豁出去這條老命,自己的確有可能斗一斗任何北平府的官員和權貴。
大明的權貴被圣上殺了幾批的前例,
這才讓張知縣有了這樣的底氣。
可圣上不會殺自己的兒子.
可跟燕王殿下作對,無異是以卵擊石。
就算彈劾成功了,圣上也不會對燕王如何。
當今的圣上可不是那種“天子犯法與庶民同罪”的皇帝。
而且誰會有膽子彈劾燕王?
完了,萬事休矣!
張浩軒此時的臉色也面如死灰。
原本他要報仇,將李逍拉下水,連同他的靠山一起拉下水!
讓他知道,得罪自己的下場!
可現在.
他知道一切都完了,父親不可能斗得過燕王的.
此刻,李逍也差不多多搞清楚情況了。
上次在燈會上,隨意污蔑自己的人,就是這個張浩軒。
他的父親也就是東安縣的知縣,有心為兒子報仇。
而這個張茂金,也是東安縣的人,兩人一勾結,就想要吞并自己的鹽山。
什么元朝的地契,不過是理由罷了。
當日的確因為這張地契在簽訂的時候出現了一些小問題,不過當時張茂金這個老頭賣鹽山心切,解決了這個事情。

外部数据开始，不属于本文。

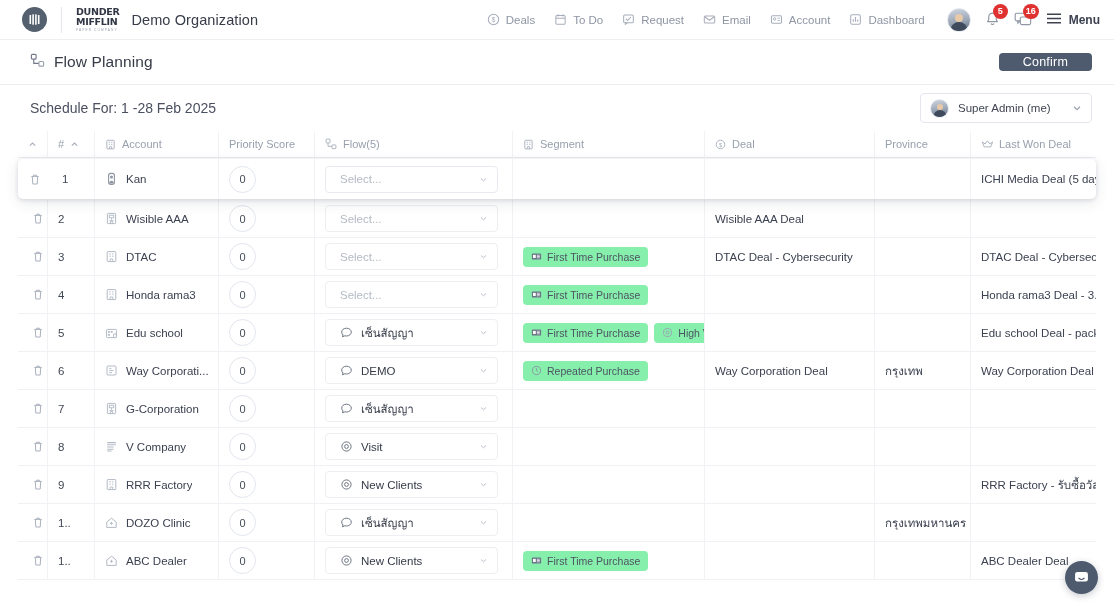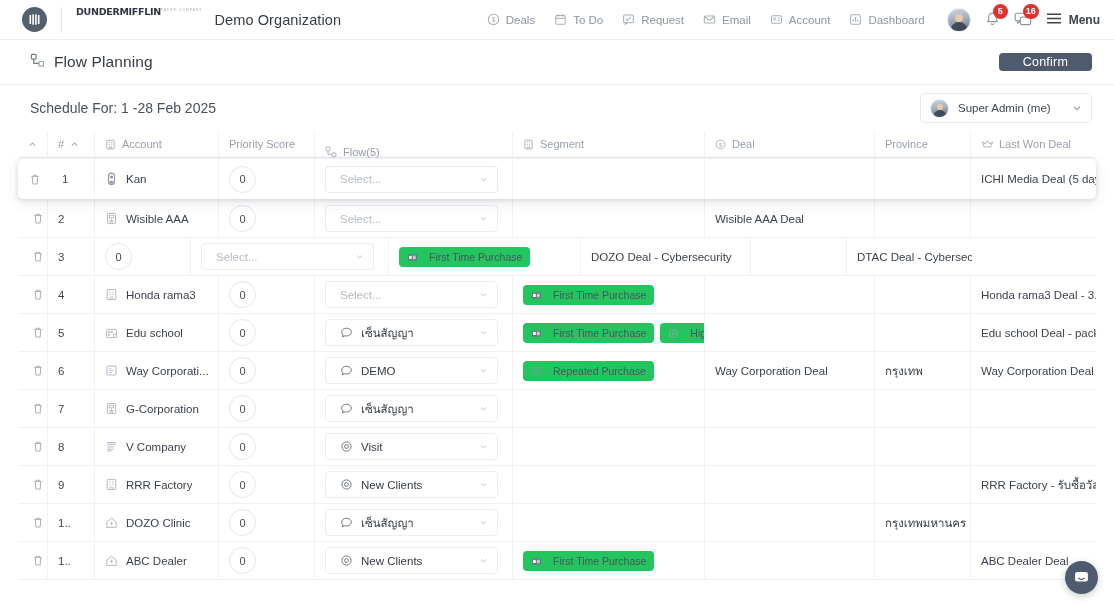"DUNDER" .brand-mark { flex-direction: row -> column }
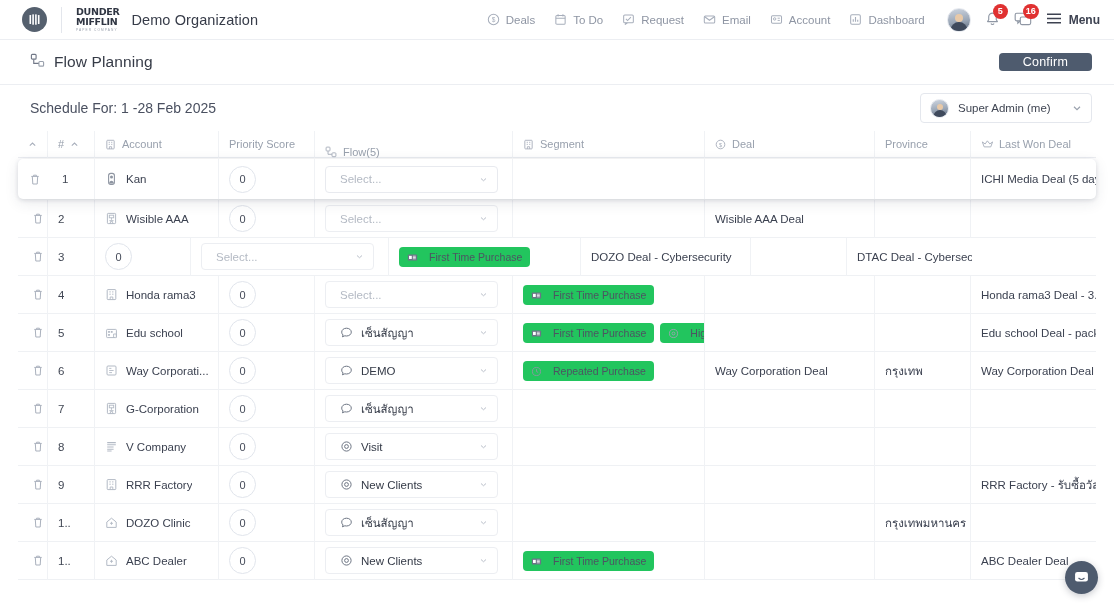"Flow(5)" .c-flow { align-items: flex-end -> none }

現在看來,這個張茂金也不是好東西,跟縣衙的關系十分不錯。
這才弄得這一出。
李逍走了過去,看到地上躺著五個護院,在血泊之中,已經奄奄一息,心中不由發怒。
他跟這五個護院倒是沒什么交際,不過人家的確是為了保護他的鹽場才落得如此下場。
也是因自己受的傷。
打狗還要看主人,既然傷了我的人,又怎么可能饒的了你!
李逍又走到張浩軒的面前,笑道:“姓張的,這一切都是你的主意吧,那日你隨意污蔑于我,可有想到今日?”
“我我.”
張浩軒被兩個士兵夾在中間,完全慌了神。
你若是早說你是燕王的女婿,我就是有一百個膽,也不敢找你的麻煩啊。
你這不是扮豬吃虎么?
啪啪啪啪
張浩軒跪在地上,不停地給自己耳巴子,哽咽道:
“李李公子,要是知道您是燕王的人,我就是有一百個膽,也不敢惹您.您大人不計小人過,饒了我這次吧,我認栽,我認栽,以后我再也不敢了。”
每一個巴掌都用了狠力氣,臉上紅印重疊。
不一會臉就腫了起來。
“我是燕王的人,你不敢惹我.”
李逍呵呵一笑,反說道:“也就是說,如果我不是燕王的人,你就可以無法無天了?可以隨意污蔑人了,還能勾結鄉里欺壓百姓了,是不是這個意思!”
張浩軒癱軟在地,辯解道:“不不.不是”
李逍笑著搖頭道:“不你就是這個意思。還記得當日最后,我跟你說過什么話嗎?”
張浩軒先是一愣,隨后回想起來
李逍接著道:“我說過,如果你來搞我,我一定會搞死你!”
話畢。
李逍起身,又看了一眼張茂金。
這個老頭也不能饒恕,一肚子壞水。
他走向朱棣面前,拱手道:“燕王殿下,當日簽訂地契買賣的問題暫且不論。”
“草民很是疑惑.這明朝的人,為何有元朝的地契,莫非是身在明朝,心念元朝?”
“而明朝的官員為何明知是元朝的地契當日也給予辦理,莫非這明朝的官員,認可元朝的東西這不妥吧?”
本來這件事情,也就是個知縣縱容手下違法亂紀的事情。
但被李逍這么一說,事情的嚴重性又上升了一個層次。
如果要深究的話,這是有人念著前朝,往大了說是想要反明復元啊!
此言一出。
朱高煦在心里,默默的給李逍豎起了大拇指。
姐夫,你可真狠啊,這都能想到。
何平和黃知府也是令眼看了一下李逍,這小子,很會挑刺啊,有做狀師的潛質.
朱棣則是臉上一冷,道:“好啊!若不是李逍提醒本王,本王還未發覺,現在是明朝,為何有元朝的東西,還被光明正大的簽訂了協議,你們莫非是要認可元朝?”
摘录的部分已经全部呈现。